## Markov chains and mixing times (part 3)

The previous post introduced the idea of coupling for Markov chains as a method for estimating mixing times. Here we mention a particular example of a coupling that is often useful — this is the classical coupling, or Doeblin coupling, after Wolfgang Doeblin.

Let ${X_n}$ be a Markov chain with state space ${S}$ and transition probability matrix ${P}$. As usual, assume that ${P}$ is irreducible and aperiodic, so that there is a unique stationary distribution ${\pi}$, and let ${\lambda}$ be the initial distribution of ${X_n}$.

Let ${Y_n}$ be another Markov chain over ${P}$, with initial distribution ${\pi}$. Let ${X_n}$ and ${Y_n}$ evolve independently of each other, and consider the stopping time

$\displaystyle T = \min \{ m\geq 0 \mid X_m = Y_m\}. \ \ \ \ \ (1)$

The time ${T}$ is a random variable, and we can define a new stochastic process ${Z_n}$, depending on ${X_n}$, ${Y_n}$, and ${T}$, by

$\displaystyle Z_n = \begin{cases} X_n & n < T, \\ Y_n & n\geq T. \end{cases} \ \ \ \ \ (2)$

Now the pair ${(Y_n,Z_n)}$ is a coupling of the Markov chain. Each of ${Y_n}$, ${Z_n}$ evolves according to the transition probabilities in ${P}$, but after time ${T}$ the pair ${(Y_n,Z_n)}$ lives on the diagonal of ${S\times S}$, and so in particular if we write ${\lambda_n}$ for the distribution of ${X_n}$, the general coupling bound from the previous post gives

$\displaystyle d_V(\lambda_n, \pi) \leq \mathop{\mathbb P}(T > n).$

This bound can be computed directly as follows: for any ${A\subset S}$ we have

\displaystyle \begin{aligned} |\lambda_n(A) - \pi(A)| &= |\mathop{\mathbb P}(Z_n \in A) - \mathop{\mathbb P}(Y_n\in A)| \\ &= |\mathop{\mathbb P}(Z_n\in A \text{ and } T\leq n) + \mathop{\mathbb P}(Z_n\in A \text{ and } T>n) \\ &\qquad - \mathop{\mathbb P}(Y_n\in A \text{ and } T\leq n) - \mathop{\mathbb P}(Y_n\in A \text{ and } T>n)| \\ &= |\mathop{\mathbb P}(Z_n\in A \text{ and } T>n) - \mathop{\mathbb P}(Y_n \in A \text{ and } T>n)| \\ &\leq \mathop{\mathbb P}(T>n), \end{aligned}

where the third equality uses the fact (from the definition of ${Z_n}$) that ${Z_n=Y_n}$ whenever ${n\geq T}$.

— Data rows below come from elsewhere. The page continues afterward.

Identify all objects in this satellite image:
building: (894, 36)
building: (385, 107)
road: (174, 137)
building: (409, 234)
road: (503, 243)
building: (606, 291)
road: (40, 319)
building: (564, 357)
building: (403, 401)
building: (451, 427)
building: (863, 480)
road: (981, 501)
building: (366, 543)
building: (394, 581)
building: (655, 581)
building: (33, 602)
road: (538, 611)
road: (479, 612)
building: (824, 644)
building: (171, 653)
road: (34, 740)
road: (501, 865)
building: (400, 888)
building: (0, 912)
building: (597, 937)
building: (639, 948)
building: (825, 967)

Now suppose that instead of beginning in the stationary distribution ${\pi}$, the Markov chain ${Y_n}$ begins in another distribution ${\lambda'}$. We would like to estimate the distance between the distributions ${\lambda_n = \lambda P^n}$ and ${\lambda_n' = \lambda' P^n}$, which corresponds to memory loss in the Markov chain. If we define the hitting time ${T}$ by (1) and the coupling ${Z_n}$ by (2), then the same argument gives

$\displaystyle d_V(\lambda_n,\lambda_n') \leq \mathop{\mathbb P}(T>n),$

and so we see that coupling techniques also estimate the memory loss in the Markov chain.

We remark that it can be shown that for each ${x\in S}$, not only does the quantity ${\Delta_x(m) = d_V(p_x^m,\pi)}$ converge to ${0}$, but it does so monotonically.

Later on in this series, we will explore the connection between these techniques and smooth dynamics. For uniformly hyperbolic maps, Markov partitions can be used to connect the dynamics of a diffeomorphism to a finite-state Markov chain. For non-uniformly hyperbolic maps, the situation is more subtle and a countable-state Markov chain must be used — this will lead us to a discussion of Young towers and subexponential decay of correlations, for which coupling techniques can be used to get results even when spectral techniques fail because the transfer operator does not act with a spectral gap.